UBC Reports | Vol. 50 | No. 5 | May
6, 2004
Nobel Laureates Receive Honorary Degrees from UBC
Canada’s national newspaper called it “a one-of-a-kind
traveling road show, and we may never see its likes again.”
The Globe and Mail reporter was referring to the historic
visit to UBC’s campus of three Nobel Peace Laureates.
His Holiness the Dalai Lama, the exiled leader of Tibet and
the winner of the 1989 peace prize, South African Archbishop
Desmond Tutu who won the prize in 1984 and last year’s
winner Iranian human rights activist Shirin Ebadi all gathered
at the Chan Centre for the Performing Arts. They joined other
spiritual leaders in a three-hour roundtable discussion of
the importance of balancing educating the mind with educating
the heart. They also received honorary degrees from UBC.

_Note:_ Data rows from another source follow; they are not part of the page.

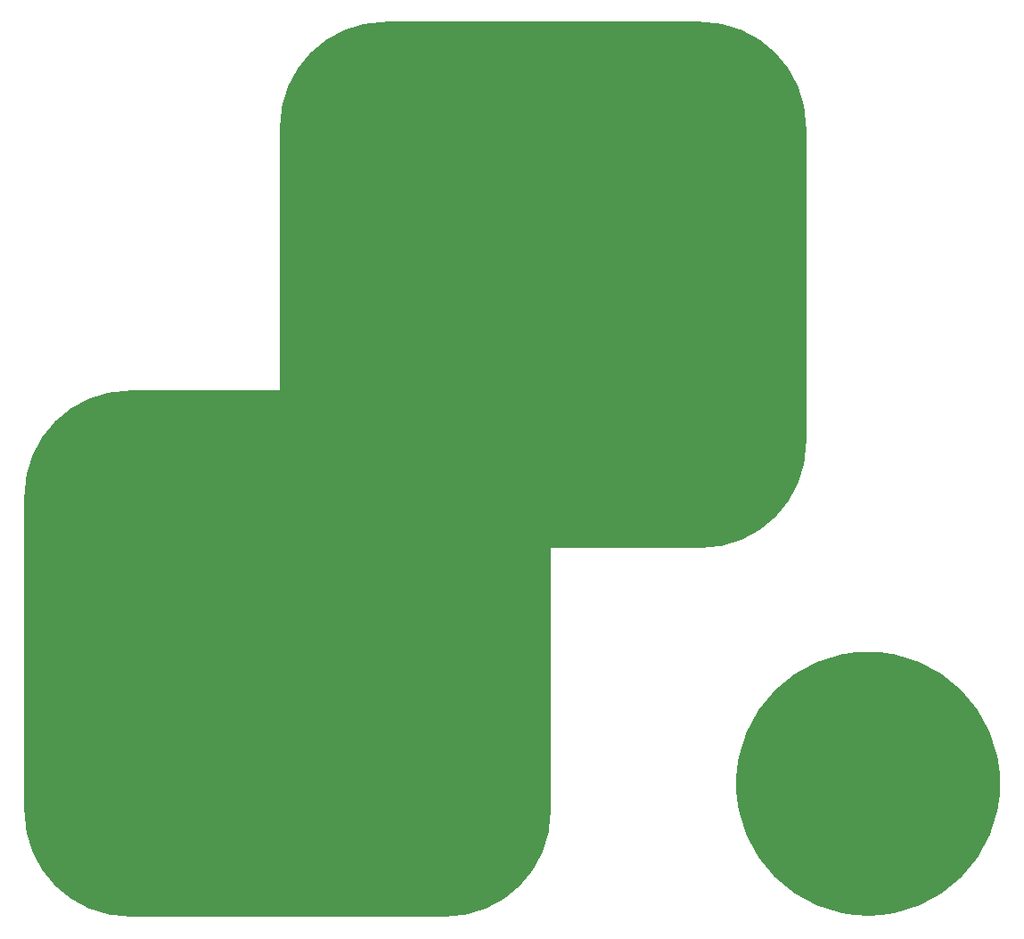
<source format=gtl>
From 6edc1bf6069f489fcc4ae11bc0523d8bfc31cfd8 Mon Sep 17 00:00:00 2001
From: jaseg <git@jaseg.de>
Date: Sat, 29 Jan 2022 21:19:11 +0100
Subject: Fix zero suppression handling and remove more old files

---
 .../panelize/expects/dxf_save_fill_simple.gtl      | 78 ----------------------
 1 file changed, 78 deletions(-)
 delete mode 100644 gerbonara/gerber/tests/panelize/expects/dxf_save_fill_simple.gtl

(limited to 'gerbonara/gerber/tests/panelize/expects/dxf_save_fill_simple.gtl')

diff --git a/gerbonara/gerber/tests/panelize/expects/dxf_save_fill_simple.gtl b/gerbonara/gerber/tests/panelize/expects/dxf_save_fill_simple.gtl
deleted file mode 100644
index 5ff4d55..0000000
--- a/gerbonara/gerber/tests/panelize/expects/dxf_save_fill_simple.gtl
+++ /dev/null
@@ -1,78 +0,0 @@
-%MOMM*%
-%FSLAX34Y34*%
-%IPPOS*%
-%ADD10C,0*%
-G75*
-%LPD*%
-D10*
-G36*
-G01*
-X400000Y0D02*
-G75*
-G01*
-X100000Y0D01*
-G02*
-X0Y100000I0J100000D01*
-G01*
-X0Y400000D01*
-G02*
-X100000Y500000I100000J0D01*
-G01*
-X400000Y500000D01*
-G02*
-X500000Y400000I0J-100000D01*
-G01*
-X500000Y100000D01*
-G02*
-X400000Y0I-100000J0D01*
-G01*
-X742704Y750394D02*
-G75*
-G01*
-X742704Y450394D01*
-G02*
-X642704Y350394I-100000J0D01*
-G01*
-X342704Y350394D01*
-G02*
-X242704Y450394I0J100000D01*
-G01*
-X242704Y750394D01*
-G02*
-X342704Y850394I100000J0D01*
-G01*
-X642704Y850394D01*
-G02*
-X742704Y750394I0J-100000D01*
-G01*
-X382038Y422062D02*
-G75*
-G01*
-X134512Y422062D01*
-G01*
-X134512Y135960D01*
-G01*
-X382038Y135960D01*
-G01*
-X382038Y422062D01*
-G01*
-X927009Y126316D02*
-G75*
-G03*
-X927009Y126316I-125463J0D01*
-G01*
-X602773Y650000D02*
-G75*
-G03*
-X602773Y650000I-102773J0D01*
-G01*
-X500000Y650000D02*
-G75*
-G01*
-X500000Y714592D01*
-G03*
-X562602Y634088I0J-64592D01*
-G01*
-X500000Y650000D01*
-G37*
-M02*
-- 
cgit 


</source>
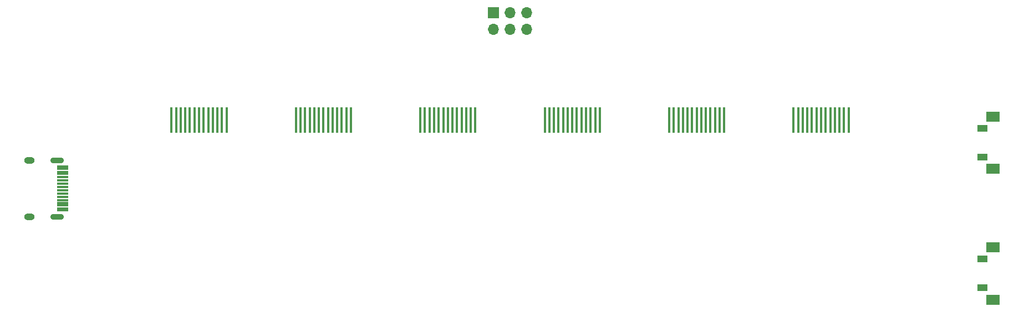
<source format=gbr>
G04 #@! TF.GenerationSoftware,KiCad,Pcbnew,5.1.7-a382d34a8~88~ubuntu20.04.1*
G04 #@! TF.CreationDate,2021-06-06T15:47:04-07:00*
G04 #@! TF.ProjectId,keypad-base,6b657970-6164-42d6-9261-73652e6b6963,Jun2021*
G04 #@! TF.SameCoordinates,Original*
G04 #@! TF.FileFunction,Paste,Bot*
G04 #@! TF.FilePolarity,Positive*
%FSLAX46Y46*%
G04 Gerber Fmt 4.6, Leading zero omitted, Abs format (unit mm)*
G04 Created by KiCad (PCBNEW 5.1.7-a382d34a8~88~ubuntu20.04.1) date 2021-06-06 15:47:04*
%MOMM*%
%LPD*%
G01*
G04 APERTURE LIST*
%ADD10R,2.000000X1.500000*%
%ADD11R,1.500000X1.000000*%
%ADD12R,1.750000X0.300000*%
%ADD13O,2.100000X0.900000*%
%ADD14O,1.600000X1.000000*%
%ADD15R,0.400000X4.000000*%
%ADD16O,1.700000X1.700000*%
%ADD17R,1.700000X1.700000*%
G04 APERTURE END LIST*
D10*
G04 #@! TO.C,SW8*
X240250000Y-91900000D03*
X240250000Y-99900000D03*
D11*
X238650000Y-98100000D03*
X238650000Y-93700000D03*
G04 #@! TD*
D10*
G04 #@! TO.C,SW1*
X240250000Y-71900000D03*
X240250000Y-79900000D03*
D11*
X238650000Y-78100000D03*
X238650000Y-73700000D03*
G04 #@! TD*
D12*
G04 #@! TO.C,J1*
X98150000Y-79550000D03*
X98150000Y-79850000D03*
X98150000Y-80650000D03*
X98150000Y-80350000D03*
X98150000Y-85150000D03*
X98150000Y-85450000D03*
X98150000Y-85950000D03*
X98150000Y-86250000D03*
X98150000Y-83150000D03*
X98150000Y-84150000D03*
X98150000Y-84650000D03*
X98150000Y-83650000D03*
X98150000Y-81150000D03*
X98150000Y-81650000D03*
X98150000Y-82150000D03*
X98150000Y-82650000D03*
D13*
X97310000Y-78580000D03*
X97310000Y-87220000D03*
D14*
X93130000Y-78580000D03*
X93130000Y-87220000D03*
G04 #@! TD*
D15*
G04 #@! TO.C,U8*
X214700000Y-72424000D03*
X216800000Y-72424000D03*
X215400000Y-72424000D03*
X218200000Y-72424000D03*
X216100000Y-72424000D03*
X217500000Y-72424000D03*
X214000000Y-72424000D03*
X213300000Y-72424000D03*
X212600000Y-72424000D03*
X211900000Y-72424000D03*
X211200000Y-72424000D03*
X210500000Y-72424000D03*
X209800000Y-72424000D03*
G04 #@! TD*
G04 #@! TO.C,U7*
X195700000Y-72424000D03*
X197800000Y-72424000D03*
X196400000Y-72424000D03*
X199200000Y-72424000D03*
X197100000Y-72424000D03*
X198500000Y-72424000D03*
X195000000Y-72424000D03*
X194300000Y-72424000D03*
X193600000Y-72424000D03*
X192900000Y-72424000D03*
X192200000Y-72424000D03*
X191500000Y-72424000D03*
X190800000Y-72424000D03*
G04 #@! TD*
G04 #@! TO.C,U6*
X176700000Y-72424000D03*
X178800000Y-72424000D03*
X177400000Y-72424000D03*
X180200000Y-72424000D03*
X178100000Y-72424000D03*
X179500000Y-72424000D03*
X176000000Y-72424000D03*
X175300000Y-72424000D03*
X174600000Y-72424000D03*
X173900000Y-72424000D03*
X173200000Y-72424000D03*
X172500000Y-72424000D03*
X171800000Y-72424000D03*
G04 #@! TD*
G04 #@! TO.C,U5*
X157700000Y-72424000D03*
X159800000Y-72424000D03*
X158400000Y-72424000D03*
X161200000Y-72424000D03*
X159100000Y-72424000D03*
X160500000Y-72424000D03*
X157000000Y-72424000D03*
X156300000Y-72424000D03*
X155600000Y-72424000D03*
X154900000Y-72424000D03*
X154200000Y-72424000D03*
X153500000Y-72424000D03*
X152800000Y-72424000D03*
G04 #@! TD*
G04 #@! TO.C,U4*
X138700000Y-72424000D03*
X140800000Y-72424000D03*
X139400000Y-72424000D03*
X142200000Y-72424000D03*
X140100000Y-72424000D03*
X141500000Y-72424000D03*
X138000000Y-72424000D03*
X137300000Y-72424000D03*
X136600000Y-72424000D03*
X135900000Y-72424000D03*
X135200000Y-72424000D03*
X134500000Y-72424000D03*
X133800000Y-72424000D03*
G04 #@! TD*
G04 #@! TO.C,U3*
X119700000Y-72424000D03*
X121800000Y-72424000D03*
X120400000Y-72424000D03*
X123200000Y-72424000D03*
X121100000Y-72424000D03*
X122500000Y-72424000D03*
X119000000Y-72424000D03*
X118300000Y-72424000D03*
X117600000Y-72424000D03*
X116900000Y-72424000D03*
X116200000Y-72424000D03*
X115500000Y-72424000D03*
X114800000Y-72424000D03*
G04 #@! TD*
D16*
G04 #@! TO.C,CON1*
X169080000Y-58540000D03*
X169080000Y-56000000D03*
X166540000Y-58540000D03*
X166540000Y-56000000D03*
X164000000Y-58540000D03*
D17*
X164000000Y-56000000D03*
G04 #@! TD*
M02*

</source>
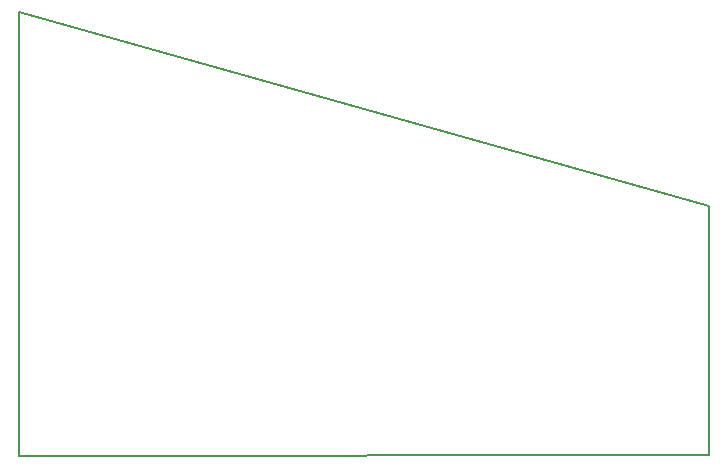
<source format=gm1>
G04 #@! TF.GenerationSoftware,KiCad,Pcbnew,(5.1.10-1-10_14)*
G04 #@! TF.CreationDate,2021-10-01T00:48:21-04:00*
G04 #@! TF.ProjectId,dashboard,64617368-626f-4617-9264-2e6b69636164,rev?*
G04 #@! TF.SameCoordinates,Original*
G04 #@! TF.FileFunction,Profile,NP*
%FSLAX46Y46*%
G04 Gerber Fmt 4.6, Leading zero omitted, Abs format (unit mm)*
G04 Created by KiCad (PCBNEW (5.1.10-1-10_14)) date 2021-10-01 00:48:21*
%MOMM*%
%LPD*%
G01*
G04 APERTURE LIST*
G04 #@! TA.AperFunction,Profile*
%ADD10C,0.200000*%
G04 #@! TD*
G04 APERTURE END LIST*
D10*
X27071320Y-28453080D02*
X27096720Y-65994280D01*
X27096720Y-65994280D02*
X85542120Y-65968880D01*
X85542120Y-65968880D02*
X85542120Y-44836080D01*
X85542120Y-44836080D02*
X27071320Y-28453080D01*
M02*

</source>
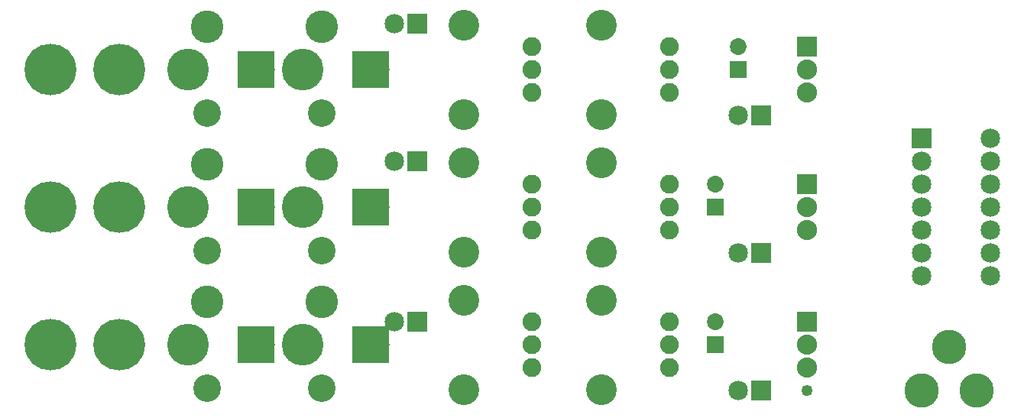
<source format=gbs>
G04 MADE WITH FRITZING*
G04 WWW.FRITZING.ORG*
G04 DOUBLE SIDED*
G04 HOLES PLATED*
G04 CONTOUR ON CENTER OF CONTOUR VECTOR*
%ASAXBY*%
%FSLAX23Y23*%
%MOIN*%
%OFA0B0*%
%SFA1.0B1.0*%
%ADD10C,0.085000*%
%ADD11C,0.081889*%
%ADD12C,0.081917*%
%ADD13C,0.134033*%
%ADD14C,0.225000*%
%ADD15C,0.088000*%
%ADD16C,0.072992*%
%ADD17C,0.158000*%
%ADD18C,0.142000*%
%ADD19C,0.120000*%
%ADD20C,0.182000*%
%ADD21C,0.150000*%
%ADD22C,0.049370*%
%ADD23R,0.085000X0.085000*%
%ADD24R,0.088000X0.088000*%
%ADD25R,0.072992X0.072992*%
%ADD26R,0.160000X0.160000*%
%LNMASK0*%
G90*
G70*
G54D10*
X4102Y1361D03*
X4402Y1361D03*
X4102Y1261D03*
X4402Y1261D03*
X4102Y1161D03*
X4402Y1161D03*
X4102Y1061D03*
X4402Y1061D03*
X4102Y961D03*
X4402Y961D03*
X4102Y861D03*
X4402Y861D03*
X4102Y761D03*
X4402Y761D03*
G54D11*
X3002Y361D03*
X3002Y461D03*
G54D12*
X3002Y561D03*
G54D13*
X2706Y266D03*
X2706Y655D03*
G54D11*
X2402Y361D03*
X2402Y461D03*
G54D12*
X2402Y561D03*
G54D13*
X2106Y266D03*
X2106Y655D03*
G54D11*
X3002Y961D03*
X3002Y1061D03*
G54D12*
X3002Y1161D03*
G54D13*
X2706Y866D03*
X2706Y1255D03*
G54D11*
X2402Y961D03*
X2402Y1061D03*
G54D12*
X2402Y1161D03*
G54D13*
X2106Y866D03*
X2106Y1255D03*
G54D11*
X2402Y1561D03*
X2402Y1661D03*
G54D12*
X2402Y1761D03*
G54D13*
X2106Y1466D03*
X2106Y1855D03*
G54D11*
X3002Y1561D03*
X3002Y1661D03*
G54D12*
X3002Y1761D03*
G54D13*
X2706Y1466D03*
X2706Y1855D03*
G54D14*
X602Y461D03*
X302Y461D03*
X602Y1061D03*
X602Y1661D03*
X302Y1061D03*
X302Y1661D03*
G54D15*
X3602Y1761D03*
X3602Y1661D03*
X3602Y1561D03*
X3602Y1161D03*
X3602Y1061D03*
X3602Y961D03*
X3602Y561D03*
X3602Y461D03*
X3602Y361D03*
G54D16*
X3302Y1662D03*
X3302Y1761D03*
X3202Y1062D03*
X3202Y1161D03*
X3202Y462D03*
X3202Y561D03*
G54D17*
X1202Y1061D03*
G54D18*
X987Y1249D03*
G54D19*
X987Y873D03*
G54D20*
X902Y1061D03*
G54D17*
X1202Y1661D03*
G54D18*
X987Y1849D03*
G54D19*
X987Y1473D03*
G54D20*
X902Y1661D03*
G54D17*
X1702Y1661D03*
G54D18*
X1487Y1849D03*
G54D19*
X1487Y1473D03*
G54D20*
X1402Y1661D03*
G54D17*
X1702Y1061D03*
G54D18*
X1487Y1249D03*
G54D19*
X1487Y873D03*
G54D20*
X1402Y1061D03*
G54D17*
X1702Y461D03*
G54D18*
X1487Y649D03*
G54D19*
X1487Y273D03*
G54D20*
X1402Y461D03*
G54D17*
X1202Y461D03*
G54D18*
X987Y649D03*
G54D19*
X987Y273D03*
G54D20*
X902Y461D03*
G54D21*
X4342Y261D03*
X4102Y261D03*
X4222Y451D03*
X4342Y261D03*
X4102Y261D03*
X4222Y451D03*
G54D10*
X3402Y1461D03*
X3302Y1461D03*
X1902Y561D03*
X1802Y561D03*
X1902Y1261D03*
X1802Y1261D03*
X1902Y1861D03*
X1802Y1861D03*
X3402Y261D03*
X3302Y261D03*
X3402Y861D03*
X3302Y861D03*
G54D22*
X3602Y261D03*
G54D23*
X4102Y1361D03*
G54D24*
X3602Y1761D03*
X3602Y1161D03*
X3602Y561D03*
G54D25*
X3302Y1662D03*
X3202Y1062D03*
X3202Y462D03*
G54D26*
X1201Y1061D03*
X1201Y1661D03*
X1701Y1661D03*
X1701Y1061D03*
X1701Y461D03*
X1201Y461D03*
G54D23*
X3402Y1461D03*
X1902Y561D03*
X1902Y1261D03*
X1902Y1861D03*
X3402Y261D03*
X3402Y861D03*
G04 End of Mask0*
M02*
</source>
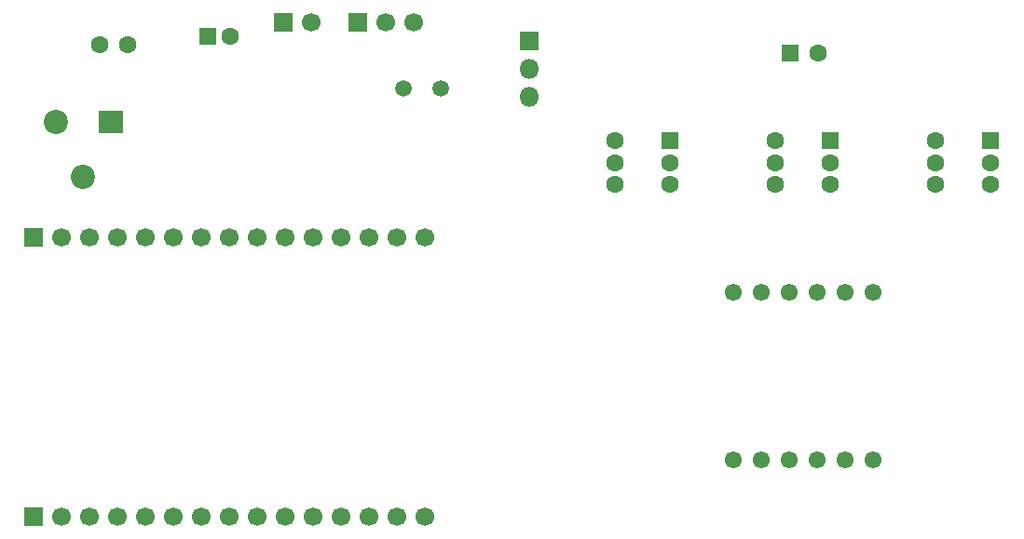
<source format=gbs>
G04 #@! TF.GenerationSoftware,KiCad,Pcbnew,9.0.1*
G04 #@! TF.CreationDate,2025-05-01T12:24:31+02:00*
G04 #@! TF.ProjectId,despertador,64657370-6572-4746-9164-6f722e6b6963,rev?*
G04 #@! TF.SameCoordinates,Original*
G04 #@! TF.FileFunction,Soldermask,Bot*
G04 #@! TF.FilePolarity,Negative*
%FSLAX46Y46*%
G04 Gerber Fmt 4.6, Leading zero omitted, Abs format (unit mm)*
G04 Created by KiCad (PCBNEW 9.0.1) date 2025-05-01 12:24:31*
%MOMM*%
%LPD*%
G01*
G04 APERTURE LIST*
%ADD10R,1.600000X1.600000*%
%ADD11C,1.600000*%
%ADD12C,1.520000*%
%ADD13R,1.700000X1.700000*%
%ADD14C,1.700000*%
%ADD15C,1.550000*%
%ADD16R,2.200000X2.100000*%
%ADD17C,2.200000*%
%ADD18R,1.800000X1.800000*%
%ADD19O,1.800000X1.800000*%
G04 APERTURE END LIST*
D10*
X169700000Y-103000000D03*
D11*
X169700000Y-105000000D03*
X169700000Y-107000000D03*
X164700000Y-103000000D03*
X164700000Y-105000000D03*
X164700000Y-107000000D03*
D10*
X155150000Y-103000000D03*
D11*
X155150000Y-105000000D03*
X155150000Y-107000000D03*
X150150000Y-103000000D03*
X150150000Y-105000000D03*
X150150000Y-107000000D03*
D10*
X140600000Y-103000000D03*
D11*
X140600000Y-105000000D03*
X140600000Y-107000000D03*
X135600000Y-103000000D03*
X135600000Y-105000000D03*
X135600000Y-107000000D03*
D12*
X116350000Y-98250000D03*
X119750000Y-98250000D03*
D13*
X82750000Y-111800000D03*
D14*
X85290000Y-111800000D03*
X87830000Y-111800000D03*
X90370000Y-111800000D03*
X92910000Y-111800000D03*
X95450000Y-111800000D03*
X97990000Y-111800000D03*
X100530000Y-111800000D03*
X103070000Y-111800000D03*
X105610000Y-111800000D03*
X108150000Y-111800000D03*
X110690000Y-111800000D03*
X113230000Y-111800000D03*
X115770000Y-111800000D03*
X118310000Y-111800000D03*
D15*
X146300000Y-131990000D03*
X148840000Y-131990000D03*
X151380000Y-131990000D03*
X153920000Y-131990000D03*
X156460000Y-131990000D03*
X159000000Y-131990000D03*
X159000000Y-116750000D03*
X156460000Y-116750000D03*
X153920000Y-116750000D03*
X151380000Y-116750000D03*
X148840000Y-116750000D03*
X146300000Y-116750000D03*
D13*
X105425000Y-92200000D03*
D14*
X107965000Y-92200000D03*
D10*
X98600000Y-93500000D03*
D11*
X100600000Y-93500000D03*
D16*
X89750000Y-101250000D03*
D17*
X87250000Y-106250000D03*
X84750000Y-101250000D03*
D11*
X91300000Y-94300000D03*
X88760000Y-94300000D03*
X154030000Y-95010000D03*
D10*
X151490000Y-95010000D03*
D13*
X82750000Y-137200000D03*
D14*
X85290000Y-137200000D03*
X87830000Y-137200000D03*
X90370000Y-137200000D03*
X92910000Y-137200000D03*
X95450000Y-137200000D03*
X97990000Y-137200000D03*
X100530000Y-137200000D03*
X103070000Y-137200000D03*
X105610000Y-137200000D03*
X108150000Y-137200000D03*
X110690000Y-137200000D03*
X113230000Y-137200000D03*
X115770000Y-137200000D03*
X118310000Y-137200000D03*
D13*
X112200000Y-92200000D03*
D14*
X114740000Y-92200000D03*
X117280000Y-92200000D03*
D18*
X127757724Y-93960000D03*
D19*
X127757724Y-96500000D03*
X127757724Y-99040000D03*
M02*

</source>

The world visionaries came to Vancouver at the invitation
of Pitman Potter, the director of the Institute of Asian Research,
and his colleague Victor Chan a close associate of the Dalai
Lama. The event also marked the official beginning of a new
program being offered by the institute called Contemporary
Tibetan Studies.
Thousands of British Columbians were able to see the Dalai
Lama, many in person at the various events where he spoke
and many more on television and web broadcasts.